The wait uses a strategy selected per-server based on runtime observations:

- **Version** — the server includes a `version` field in `publishDiagnostics`.
  Catenary waits for a version match — causal proof the server processed the
  change.
- **`TokenMonitor`** — the server sends `$/progress` tokens (e.g.,
  rust-analyzer's flycheck). Catenary waits for the Active → Idle transition.

Servers that provide neither version nor progress do not participate in the
diagnostics lifecycle. They still receive `didOpen`/`didChange` for code
intelligence but no diagnostics are returned.

Failure detection uses CPU ticks instead of wall-clock timeouts.

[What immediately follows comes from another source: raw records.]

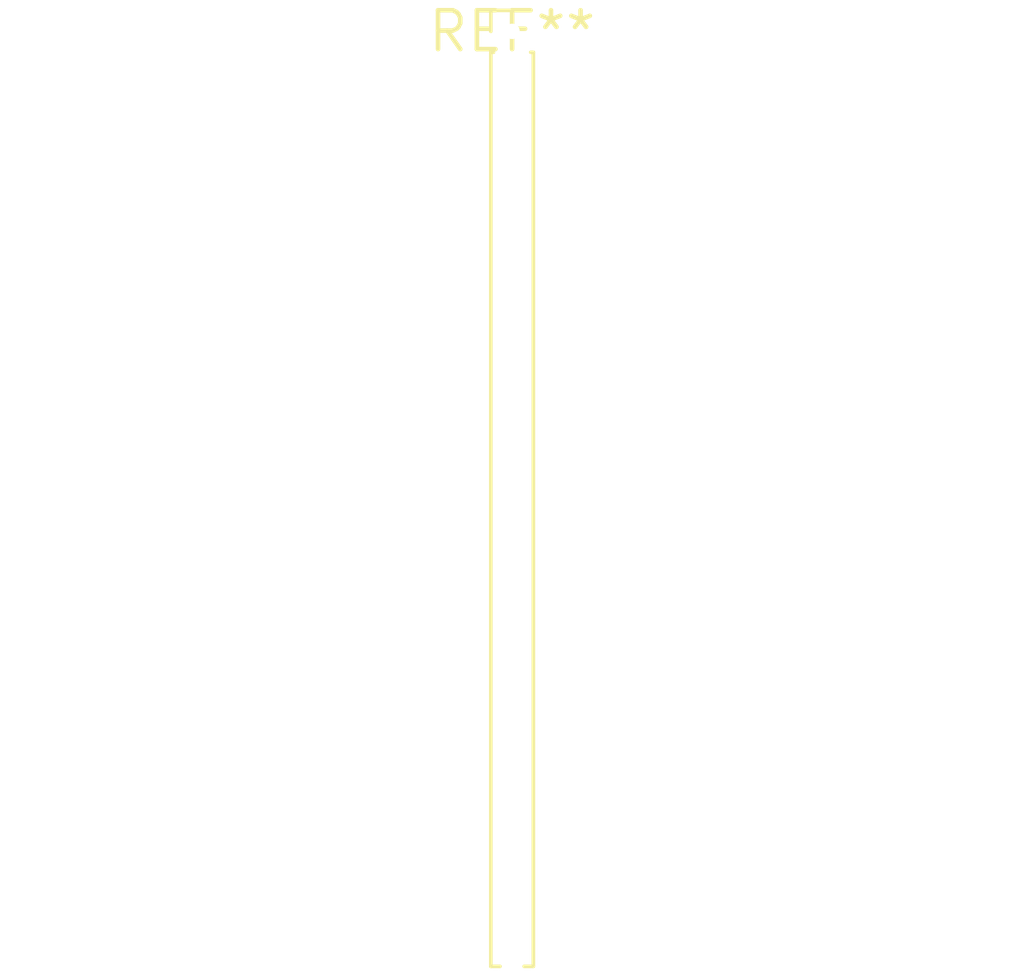
<source format=kicad_pcb>
(kicad_pcb (version 20240108) (generator pcbnew)

  (general
    (thickness 1.6)
  )

  (paper "A4")
  (layers
    (0 "F.Cu" signal)
    (31 "B.Cu" signal)
    (32 "B.Adhes" user "B.Adhesive")
    (33 "F.Adhes" user "F.Adhesive")
    (34 "B.Paste" user)
    (35 "F.Paste" user)
    (36 "B.SilkS" user "B.Silkscreen")
    (37 "F.SilkS" user "F.Silkscreen")
    (38 "B.Mask" user)
    (39 "F.Mask" user)
    (40 "Dwgs.User" user "User.Drawings")
    (41 "Cmts.User" user "User.Comments")
    (42 "Eco1.User" user "User.Eco1")
    (43 "Eco2.User" user "User.Eco2")
    (44 "Edge.Cuts" user)
    (45 "Margin" user)
    (46 "B.CrtYd" user "B.Courtyard")
    (47 "F.CrtYd" user "F.Courtyard")
    (48 "B.Fab" user)
    (49 "F.Fab" user)
    (50 "User.1" user)
    (51 "User.2" user)
    (52 "User.3" user)
    (53 "User.4" user)
    (54 "User.5" user)
    (55 "User.6" user)
    (56 "User.7" user)
    (57 "User.8" user)
    (58 "User.9" user)
  )

  (setup
    (pad_to_mask_clearance 0)
    (pcbplotparams
      (layerselection 0x00010fc_ffffffff)
      (plot_on_all_layers_selection 0x0000000_00000000)
      (disableapertmacros false)
      (usegerberextensions false)
      (usegerberattributes false)
      (usegerberadvancedattributes false)
      (creategerberjobfile false)
      (dashed_line_dash_ratio 12.000000)
      (dashed_line_gap_ratio 3.000000)
      (svgprecision 4)
      (plotframeref false)
      (viasonmask false)
      (mode 1)
      (useauxorigin false)
      (hpglpennumber 1)
      (hpglpenspeed 20)
      (hpglpendiameter 15.000000)
      (dxfpolygonmode false)
      (dxfimperialunits false)
      (dxfusepcbnewfont false)
      (psnegative false)
      (psa4output false)
      (plotreference false)
      (plotvalue false)
      (plotinvisibletext false)
      (sketchpadsonfab false)
      (subtractmaskfromsilk false)
      (outputformat 1)
      (mirror false)
      (drillshape 1)
      (scaleselection 1)
      (outputdirectory "")
    )
  )

  (net 0 "")

  (footprint "PinHeader_1x31_P1.00mm_Vertical" (layer "F.Cu") (at 0 0))

)

</source>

A
`ProcessMonitor` (backed by `/proc/<pid>/stat` on Linux, `proc_pidinfo` on
macOS, `GetProcessTimes` on Windows) tracks the server's CPU consumption. Only
unexplained work — Running with advancing ticks and no active `$/progress`
tokens — drains the failure threshold (1000 ticks = 10 CPU-seconds). Sleeping,
blocked, starved, and progress-explained ticks are free waits.

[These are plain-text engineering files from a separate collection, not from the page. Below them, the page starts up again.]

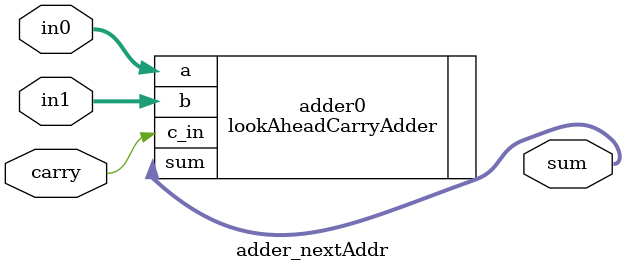
<source format=v>
module nextAddr #(parameter N = 32)(
	input [N-1:0] rt,rs,
	input [29:0] pc,
	input [25:0] jta,
	input [1:0] PCSrc,BrType,
	output [29:0] incPC,nxtPC
);

/*
		input [N-1:0]a,b,
		input c_in,
		output  [N-1:0]sum,
		output  c_out
*/

wire [29:0] adder_in_a;
wire BrTrue;

assign BrTrue = (~BrType[1] & ~BrType[0]) ? 1'b0 :								// No branching
					 (~BrType[1] & BrType[0]) ? ((rs == rt) ? 1'b1:1'b0):		// beq
					 (BrType[1] & ~BrType[0]) ? ((rs != rt) ? 1'b1:1'b0):		// bne
					 ((rs < 0) ? 1'b1 : 1'b0);											// bltz
					 
					 
assign adder_in_a = (BrTrue) ? ({{14{jta[15]}},jta[15:0]}) : {30{1'b0}}; // Signed Extension of LSB 16-bits of JTA (Jump Target Address)

adder_nextAddr add0(.in0(adder_in_a), .in1(pc), .carry(1'b1), .sum(incPC));

// NextPC

nextPCMUX nextPcGen(.sel(PCSrc), .in0(incPC), .in1({pc[29:26],jta}), .in2(rs[31:2]), .in3({30{1'bx}}), .out(nxtPC));

endmodule




module nextPCMUX(
	input [29:0] in0,in1,in2,in3,
	input [1:0] sel,
	output [29:0] out
);


assign out = (sel == 0) ? in0 :
             (sel == 1) ? in1 :
             (sel == 2) ? in2 :
                          in3;

endmodule

module adder_nextAddr(
	input [29:0] in0, in1,
	input carry,
	output [29:0] sum
);
lookAheadCarryAdder #(30) adder0(.a(in0), .b(in1), .c_in(carry), .sum(sum));

endmodule

</source>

`didSave` is gated on `textDocumentSync.save` from `ServerCapabilities`. Only
servers that advertise save support receive `textDocument/didSave`.

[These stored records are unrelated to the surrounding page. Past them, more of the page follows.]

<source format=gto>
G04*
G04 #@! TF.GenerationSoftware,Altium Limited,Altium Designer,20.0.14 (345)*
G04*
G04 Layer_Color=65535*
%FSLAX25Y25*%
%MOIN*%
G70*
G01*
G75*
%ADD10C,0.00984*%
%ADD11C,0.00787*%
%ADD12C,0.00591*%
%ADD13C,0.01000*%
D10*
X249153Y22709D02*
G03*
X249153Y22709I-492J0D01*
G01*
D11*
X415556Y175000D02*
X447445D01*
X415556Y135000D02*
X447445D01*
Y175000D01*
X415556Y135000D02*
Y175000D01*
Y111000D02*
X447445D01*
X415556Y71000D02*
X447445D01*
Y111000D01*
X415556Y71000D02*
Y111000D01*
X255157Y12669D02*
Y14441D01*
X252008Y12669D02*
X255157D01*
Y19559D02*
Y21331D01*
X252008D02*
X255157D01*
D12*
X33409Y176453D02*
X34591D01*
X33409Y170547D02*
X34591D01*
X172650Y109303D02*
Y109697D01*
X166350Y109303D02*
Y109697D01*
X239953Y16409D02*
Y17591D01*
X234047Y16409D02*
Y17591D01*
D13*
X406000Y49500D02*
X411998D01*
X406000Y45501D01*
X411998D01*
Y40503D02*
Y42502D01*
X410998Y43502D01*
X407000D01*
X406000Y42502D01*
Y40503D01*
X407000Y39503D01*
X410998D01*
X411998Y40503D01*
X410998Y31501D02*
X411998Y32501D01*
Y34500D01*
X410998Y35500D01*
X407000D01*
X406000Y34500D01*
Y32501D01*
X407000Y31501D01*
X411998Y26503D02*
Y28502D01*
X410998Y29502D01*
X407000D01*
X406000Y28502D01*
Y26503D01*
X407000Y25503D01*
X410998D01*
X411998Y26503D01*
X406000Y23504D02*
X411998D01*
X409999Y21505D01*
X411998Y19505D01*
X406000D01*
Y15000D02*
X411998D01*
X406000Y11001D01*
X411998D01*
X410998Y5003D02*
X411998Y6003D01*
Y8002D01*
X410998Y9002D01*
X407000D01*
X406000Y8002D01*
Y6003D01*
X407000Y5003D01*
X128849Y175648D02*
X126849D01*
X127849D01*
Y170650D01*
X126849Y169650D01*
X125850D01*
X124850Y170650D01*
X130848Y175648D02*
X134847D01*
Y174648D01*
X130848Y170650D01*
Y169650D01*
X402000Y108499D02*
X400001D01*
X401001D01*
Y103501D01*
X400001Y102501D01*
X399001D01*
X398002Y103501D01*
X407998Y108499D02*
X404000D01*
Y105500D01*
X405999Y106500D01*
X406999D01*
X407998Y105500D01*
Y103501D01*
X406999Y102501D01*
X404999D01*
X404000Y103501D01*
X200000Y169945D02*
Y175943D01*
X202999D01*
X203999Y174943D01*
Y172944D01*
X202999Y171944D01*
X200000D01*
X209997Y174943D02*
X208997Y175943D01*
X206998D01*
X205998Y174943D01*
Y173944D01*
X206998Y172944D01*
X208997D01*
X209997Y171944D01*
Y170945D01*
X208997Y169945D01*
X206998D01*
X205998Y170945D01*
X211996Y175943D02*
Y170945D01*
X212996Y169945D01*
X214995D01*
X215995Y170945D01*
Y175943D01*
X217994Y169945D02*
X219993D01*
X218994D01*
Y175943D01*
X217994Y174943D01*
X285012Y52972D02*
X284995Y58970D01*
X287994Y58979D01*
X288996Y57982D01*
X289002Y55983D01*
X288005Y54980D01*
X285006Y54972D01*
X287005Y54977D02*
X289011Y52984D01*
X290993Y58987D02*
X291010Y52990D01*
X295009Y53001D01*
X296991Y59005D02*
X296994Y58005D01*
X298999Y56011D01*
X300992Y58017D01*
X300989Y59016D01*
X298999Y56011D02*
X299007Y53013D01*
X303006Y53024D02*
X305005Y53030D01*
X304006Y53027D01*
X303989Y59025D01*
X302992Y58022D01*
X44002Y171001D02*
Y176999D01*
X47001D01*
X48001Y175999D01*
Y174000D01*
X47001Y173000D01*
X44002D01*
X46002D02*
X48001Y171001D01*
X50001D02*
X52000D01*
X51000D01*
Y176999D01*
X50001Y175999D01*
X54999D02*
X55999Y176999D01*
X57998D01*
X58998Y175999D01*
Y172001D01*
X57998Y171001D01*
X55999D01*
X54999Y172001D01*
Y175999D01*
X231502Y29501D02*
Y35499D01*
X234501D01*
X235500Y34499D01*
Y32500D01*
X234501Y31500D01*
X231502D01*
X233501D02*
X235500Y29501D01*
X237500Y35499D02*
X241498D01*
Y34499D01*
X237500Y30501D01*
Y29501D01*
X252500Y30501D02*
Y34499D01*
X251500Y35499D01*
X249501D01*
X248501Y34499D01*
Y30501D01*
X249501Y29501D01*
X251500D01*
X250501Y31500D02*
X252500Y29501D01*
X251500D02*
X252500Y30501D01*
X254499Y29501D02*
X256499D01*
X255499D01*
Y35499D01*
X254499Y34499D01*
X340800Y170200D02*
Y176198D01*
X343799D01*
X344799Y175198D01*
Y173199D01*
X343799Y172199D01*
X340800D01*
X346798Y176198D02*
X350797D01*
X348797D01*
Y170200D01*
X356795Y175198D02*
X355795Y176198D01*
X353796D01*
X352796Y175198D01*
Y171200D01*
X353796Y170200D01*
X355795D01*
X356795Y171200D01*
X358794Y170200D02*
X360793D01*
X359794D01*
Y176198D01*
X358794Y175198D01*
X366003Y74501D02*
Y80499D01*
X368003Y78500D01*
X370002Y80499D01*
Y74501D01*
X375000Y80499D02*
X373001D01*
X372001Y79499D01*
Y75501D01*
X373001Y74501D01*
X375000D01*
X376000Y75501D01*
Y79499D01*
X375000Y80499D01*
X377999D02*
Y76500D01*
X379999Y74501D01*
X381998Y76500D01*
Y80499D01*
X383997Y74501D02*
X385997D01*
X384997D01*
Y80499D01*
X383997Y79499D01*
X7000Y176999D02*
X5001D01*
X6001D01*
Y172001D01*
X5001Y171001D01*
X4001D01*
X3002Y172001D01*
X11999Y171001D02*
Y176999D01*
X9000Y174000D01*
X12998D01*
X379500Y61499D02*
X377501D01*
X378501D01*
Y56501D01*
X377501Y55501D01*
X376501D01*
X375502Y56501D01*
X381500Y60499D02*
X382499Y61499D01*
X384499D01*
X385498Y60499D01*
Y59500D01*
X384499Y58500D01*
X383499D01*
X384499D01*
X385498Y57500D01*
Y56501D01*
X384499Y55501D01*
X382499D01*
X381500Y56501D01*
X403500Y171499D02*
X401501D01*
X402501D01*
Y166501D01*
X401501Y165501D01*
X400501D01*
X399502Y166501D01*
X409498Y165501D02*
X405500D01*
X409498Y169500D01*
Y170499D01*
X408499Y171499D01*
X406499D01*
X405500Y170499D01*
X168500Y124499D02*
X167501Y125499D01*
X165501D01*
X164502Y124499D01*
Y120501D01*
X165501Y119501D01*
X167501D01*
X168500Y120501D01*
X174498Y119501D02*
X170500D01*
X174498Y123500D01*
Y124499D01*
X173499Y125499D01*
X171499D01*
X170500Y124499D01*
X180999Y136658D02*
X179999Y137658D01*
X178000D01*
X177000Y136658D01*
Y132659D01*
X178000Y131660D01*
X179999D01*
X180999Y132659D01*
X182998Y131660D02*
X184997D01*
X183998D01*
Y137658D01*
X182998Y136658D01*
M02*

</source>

This mechanism applies to the paths that return diagnostics after a change:
the `catenary hook post-tool` hook (for post-edit diagnostics) and the `diagnostics`
tool. Request/response tools (`definition`, `document_symbols`) do not need
it — their results come directly from the server response, not from the cache.

The wait model uses CPU-tick failure detection and LSP version matching
to determine when the server has finished processing an edit.

## State Management

All persistent state lives in a single SQLite database at
`~/.local/state/catenary/catenary.db`. WAL mode is enabled for concurrent
read access (the TUI and CLI commands can query while the MCP server writes).

### Schema

| Table | Purpose |
|-------|---------|
| `sessions` | Session metadata (ID, PID, display name, client info, timestamps, alive flag) |
| `workspace_roots` | Workspace root paths per session |
| `events` | Session events (tool calls, diagnostics, server state changes, etc.) |
| `language_servers` | Per-session LSP server state |
| `filter_history` | TUI filter patterns (per-workspace) |
| `root_sync_state` | Transcript offset and discovered roots for `sync-roots` |
| `meta` | Schema version tracking |

### Connection owners

| Process | Lifetime |
|---------|----------|
| MCP server | Process lifetime (shared via `Arc<Mutex<Connection>>`) |
| CLI hooks (`notify`, `sync-roots`) | Single command invocation |
| CLI commands (`list`, `monitor`, `query`, `gc`) | Single command invocation |
| TUI dashboard | Dashboard lifetime |

### CLI commands

`catenary query` provides ad-hoc event querying for debugging and bug reports:

```bash
catenary query --session 029ba740 --since 1h
catenary query --kind diagnostics --since today
catenary query --search "hover" --format json
catenary query --sql "SELECT * FROM events WHERE payload LIKE '%timeout%'"
```

`catenary gc` manages data retention:

```bash
catenary gc --older-than 7d
catenary gc --dead
catenary gc --session 029ba740
```

## Root Synchronization

When the MCP client sends a `notifications/roots/list_changed` notification,
Catenary:

1. Sends a `roots/list` request to the client to fetch the current roots.
2. Diffs the new roots against the current set.
3. Updates the `PathValidator` security boundary.
4. Sends a batched `workspace/didChangeWorkspaceFolders` notification to each
   active LSP server. When folders are added, the server is proactively marked
   as `Indexing` so that subsequent queries block until re-indexing completes.
5. Spawns any newly needed LSP servers for languages detected in the added
   roots.

The readiness wait after step 4 uses the same `wait_ready()` mechanism as
initial startup. For servers that report `$/progress` (e.g., rust-analyzer),
the wait is event-driven — queries unblock when the progress cycle completes.
For servers without progress support, Catenary falls back to activity settle
(the same `ProcessMonitor`-style polling used by the diagnostics system),
transitioning to `Ready` once the server has been quiet for 2 seconds.